With the help of RTCPeerConnection it makes it possible to send data between peers, but without servers, the process wouldn’t be able to get started.
It’s important to make sure that both sides can agree to actually conduct the session which is known as signalling. WebRTC signalling is abstract which means there’s no fully-defined protocol on exactly how it’s done. This is done by peers exchanging session description objects. You could think of it like a telephone call, when you call someone the telephone network provider sends a message to the person you’re trying to call. Then when they answer the call, they send a message back (a response) saying that the call is now active.
These messages the network providers send also contain parameters like what media format to use and where the person is on the network. This is true for WebRTC because the session description objects contain parameters like what codecs to use, what security keys to use, and the network information for setting up the peer-to-peer route. The only important thing is that the session description is sent from either side. Any messaging mechanism can be used such as WebSockets, Google Cloud Messaging and XMLHttpRequest (XHR). Not only that but any protocol can be used such as Session Initiation Protocol (SIP), Extensible Messaging and Presence Protocol (XMPP), or even send it as JavaScript Object Notation (JSON). To visual represent how it all works I have provide a picture below.
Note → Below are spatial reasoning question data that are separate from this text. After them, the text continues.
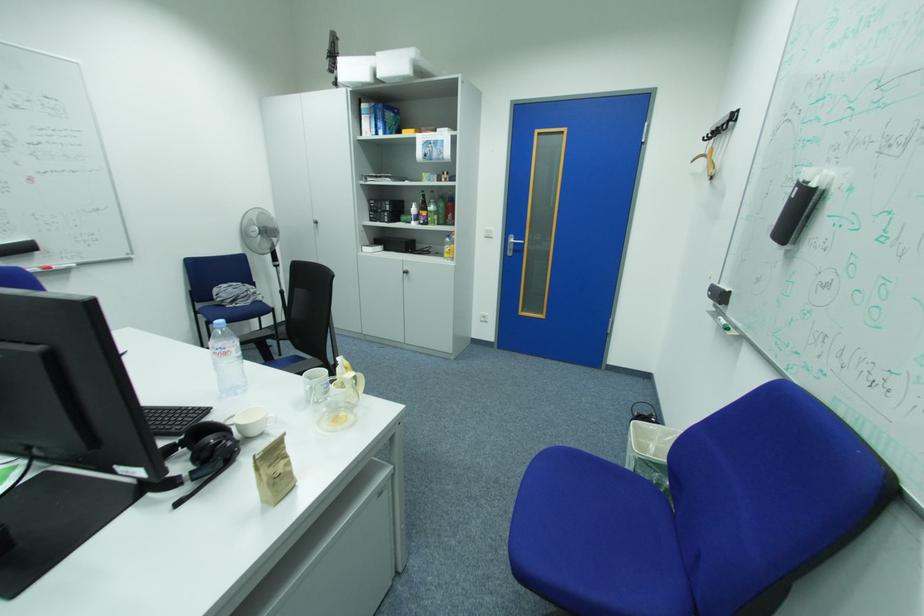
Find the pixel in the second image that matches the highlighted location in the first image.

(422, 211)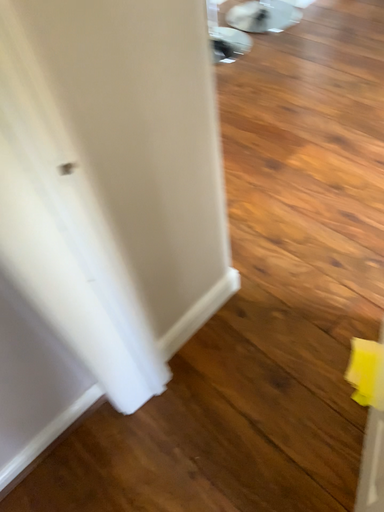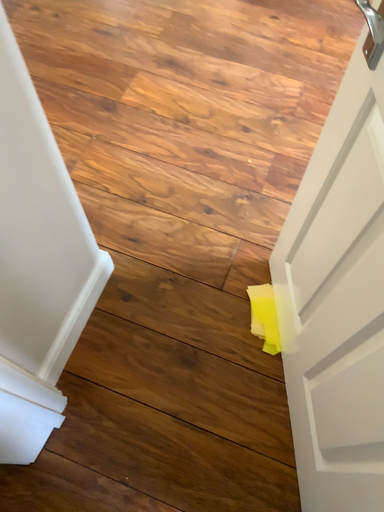
Question: Which way did the camera rotate in the video?

Choices:
 (A) rotated downward
 (B) rotated upward

Answer: (A)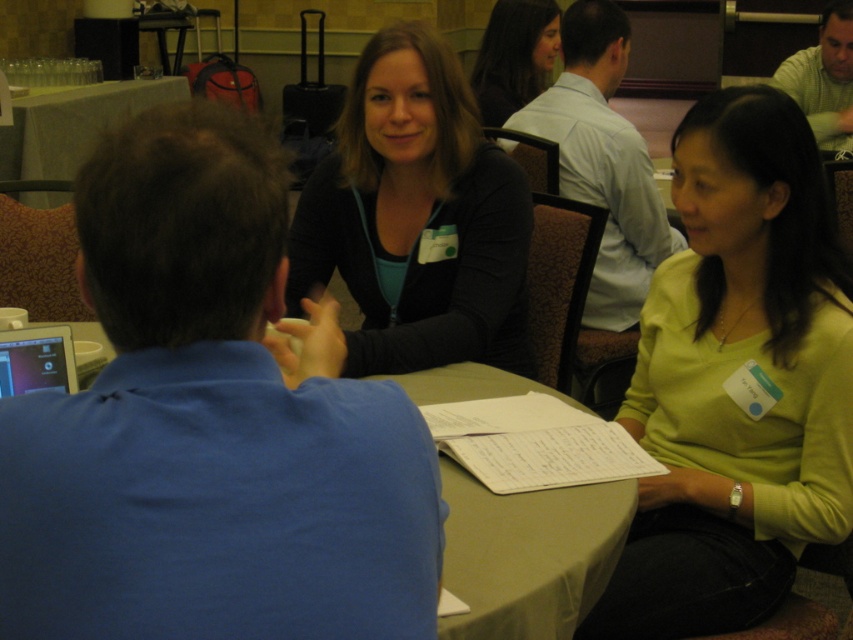
Question: Can you confirm if white fabric table at upper left is positioned above light green shirt at upper right?

Choices:
 (A) yes
 (B) no

Answer: (B)

Question: Which point is farther from the camera taking this photo?

Choices:
 (A) (461, 561)
 (B) (788, 84)

Answer: (B)

Question: Does light blue shirt at center have a lesser width compared to white fabric table at upper left?

Choices:
 (A) yes
 (B) no

Answer: (B)

Question: Which object appears closest to the camera in this image?

Choices:
 (A) white fabric table at upper left
 (B) matte yellow shirt at right

Answer: (B)

Question: Which of the following is the farthest from the observer?

Choices:
 (A) (367, 364)
 (B) (480, 88)

Answer: (B)

Question: Does smooth beige table at center have a larger size compared to light green shirt at upper right?

Choices:
 (A) no
 (B) yes

Answer: (A)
The application gets a session description from the browser and sends it across the other side through the server. Once the other side has sent a message back with their session description and both are passed down to the WebRTC in the browser, WebRTC can then set up and conduct the media link peer-to-peer. Below is an example of what a session description looks like. Advanced applications can do complex behaviours by modifying the session description but WebRTC is designed so that regular applications don’t have to.
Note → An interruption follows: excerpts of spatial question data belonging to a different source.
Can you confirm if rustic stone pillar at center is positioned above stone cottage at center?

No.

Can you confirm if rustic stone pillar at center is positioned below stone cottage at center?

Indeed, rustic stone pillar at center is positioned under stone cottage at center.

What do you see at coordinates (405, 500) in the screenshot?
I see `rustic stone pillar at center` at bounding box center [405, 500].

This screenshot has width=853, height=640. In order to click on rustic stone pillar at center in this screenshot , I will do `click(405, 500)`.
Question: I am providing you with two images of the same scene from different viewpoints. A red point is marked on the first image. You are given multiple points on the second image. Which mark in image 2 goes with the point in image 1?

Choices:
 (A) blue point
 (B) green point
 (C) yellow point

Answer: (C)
To get the peer session fully routed is another use of servers for WebRTC. Before the age of NAT, each peer had a public IP address which was sent to each other through the server to make a link directly between the peers. NATs hand out what’s called a private IP address which makes linking peers a little more complicated and are not useful for communication. There is no way to create a peer-to-peer link without a public IP address.
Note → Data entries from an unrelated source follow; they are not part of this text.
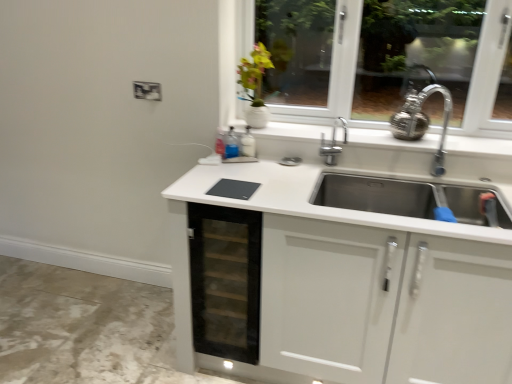
The width and height of the screenshot is (512, 384). What do you see at coordinates (254, 74) in the screenshot?
I see `green matte vase at upper center` at bounding box center [254, 74].

The height and width of the screenshot is (384, 512). What are the coordinates of `green matte vase at upper center` in the screenshot? It's located at (254, 74).

Describe the element at coordinates (225, 280) in the screenshot. I see `transparent glass drawer at center` at that location.

Find the location of a particular element. The width and height of the screenshot is (512, 384). transparent glass drawer at center is located at coordinates (225, 280).

In order to click on green matte vase at upper center in this screenshot , I will do `click(254, 74)`.

Would you say transparent glass drawer at center is to the left or to the right of green matte vase at upper center in the picture?

In the image, transparent glass drawer at center appears on the left side of green matte vase at upper center.

Is transparent glass drawer at center in front of or behind green matte vase at upper center in the image?

transparent glass drawer at center is positioned closer to the viewer than green matte vase at upper center.

Which point is more forward, (202, 330) or (261, 79)?

The point (202, 330) is more forward.

From the image's perspective, does transparent glass drawer at center appear higher than green matte vase at upper center?

Incorrect, from the image's perspective, transparent glass drawer at center is lower than green matte vase at upper center.

From a real-world perspective, is transparent glass drawer at center beneath green matte vase at upper center?

Yes, from a real-world perspective, transparent glass drawer at center is under green matte vase at upper center.

Is transparent glass drawer at center wider or thinner than green matte vase at upper center?

transparent glass drawer at center is wider than green matte vase at upper center.

Can you confirm if transparent glass drawer at center is shorter than green matte vase at upper center?

Incorrect, the height of transparent glass drawer at center does not fall short of that of green matte vase at upper center.

Is transparent glass drawer at center bigger than green matte vase at upper center?

Correct, transparent glass drawer at center is larger in size than green matte vase at upper center.

Is green matte vase at upper center inside transparent glass drawer at center?

Actually, green matte vase at upper center is outside transparent glass drawer at center.

In the scene shown: Would you say transparent glass drawer at center is a long distance from green matte vase at upper center?

transparent glass drawer at center is near green matte vase at upper center, not far away.

Is transparent glass drawer at center facing away from green matte vase at upper center?

No, transparent glass drawer at center's orientation is not away from green matte vase at upper center.

How different are the orientations of transparent glass drawer at center and green matte vase at upper center in degrees?

They differ by 0.00145 degrees in their facing directions.

In the scene shown: How far apart are transparent glass drawer at center and green matte vase at upper center?

A: transparent glass drawer at center and green matte vase at upper center are 88.27 centimeters apart.

Locate an element on the screen. This screenshot has height=384, width=512. flower lying above the transparent glass drawer at center (from the image's perspective) is located at coordinates pyautogui.click(x=254, y=74).

In the image, is green matte vase at upper center on the left side or the right side of transparent glass drawer at center?

Clearly, green matte vase at upper center is on the right of transparent glass drawer at center in the image.

Considering the positions of objects green matte vase at upper center and transparent glass drawer at center in the image provided, who is behind, green matte vase at upper center or transparent glass drawer at center?

green matte vase at upper center is behind.

Does point (245, 70) come in front of point (214, 323)?

No, (245, 70) is further to viewer.

From the image's perspective, is green matte vase at upper center under transparent glass drawer at center?

No.

From a real-world perspective, which object rests below the other?

In real-world perspective, transparent glass drawer at center is lower.

Which of these two, green matte vase at upper center or transparent glass drawer at center, is wider?

transparent glass drawer at center is wider.

Can you confirm if green matte vase at upper center is taller than transparent glass drawer at center?

No.

Can you confirm if green matte vase at upper center is smaller than transparent glass drawer at center?

Yes.

Is green matte vase at upper center inside or outside of transparent glass drawer at center?

green matte vase at upper center lies outside transparent glass drawer at center.

Is green matte vase at upper center next to transparent glass drawer at center?

There is a gap between green matte vase at upper center and transparent glass drawer at center.

Is green matte vase at upper center aimed at transparent glass drawer at center?

No, green matte vase at upper center is not turned towards transparent glass drawer at center.

How far apart are green matte vase at upper center and transparent glass drawer at center?

A distance of 34.75 inches exists between green matte vase at upper center and transparent glass drawer at center.

Locate an element on the screen. This screenshot has height=384, width=512. flower above the transparent glass drawer at center (from a real-world perspective) is located at coordinates (254, 74).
This is where the use of the Simple Traversal of UDP through NAT (STUN) server comes into play. The STUN server acts as the gatekeeper between device operating behind a NAT or firewall and a client outside of the firewall. The STUN server can be contacted from WebRTC and what happens is the peer request their public IP address from the server, it sees the address that the request came from, puts the address into a packet and sends it back. Now WebRTC knows its public IP address and the STUN server is no longer needed therefore doesn’t have to have media passing through it.
In the diagram above, each peer has contacted their STUN server to find out what their public IP address is. Then its sent the traffic to the other IP address through it’s NAT, and the data still flows peer-to-peer. The STUN is very effective, but this doesn’t work in every case which is why there is a technology called Traversal Using Relay NAT (TURN) built into WebRTC.
TURN is a cloud solution when a peer-to-peer link is impossible by asking for a public IP address. Because this public address is in the cloud, anybody can contact it which means the call always sets up, even if you’re behind a restrictive NAT or even a proxy. Disadvantages of TURN is since the data is being relayed through the server, there is an operational cost to it, adds latency eats up bandwidth, servers and CPU, but it does mean that the call works in almost all environments.
In the diagram above, STUN was used to create the peer connection but failed to do so therefore fell back and only then was TURN used. The media was then sent through the NAT to the TURN server to the other side. This process is all done by another protocol called Interactive Connectivity Establishment (ICE).
This protocol, also known as a framework, knows about both STUN and TURN and is used to find the best path and most direct way for two peers to communicate with each other. At first it will try to make a connection using the host address obtained from the devices operating system (OS) and network card. If this fails then ICE will then look to obtain an external address (public IP address) using the STUN server. In the case of that also failing, it’ll fall back to routing via a TURN relay server. ICE conduct connectivity checks to decide what path is best to set up the peer-to-peer connection. It collects all the address possible for the candidates such as the host candidates which are the local address, server reflective candidates which are obtained by the STUN servers, and the relayed candidates which are TURN server address currently working with. The collected candidates are then sent via SPD and then the client tries to connect to received candidates until it succeeds.
The disadvantage of using ICE is that it can be quite slow with 10 sod seconds delay, however a new mechanism has been added to WebRTC which speeds up the ICE process. This is called Trickle ICE and works by allowing a caller to incrementally provide candidates to the callee after the original offer has been dispatched. This mean the callee can act upon the call and setting up the ICE connection immediately without being forced to wait for the caller to gather all possible candidates resulting in a faster call start up.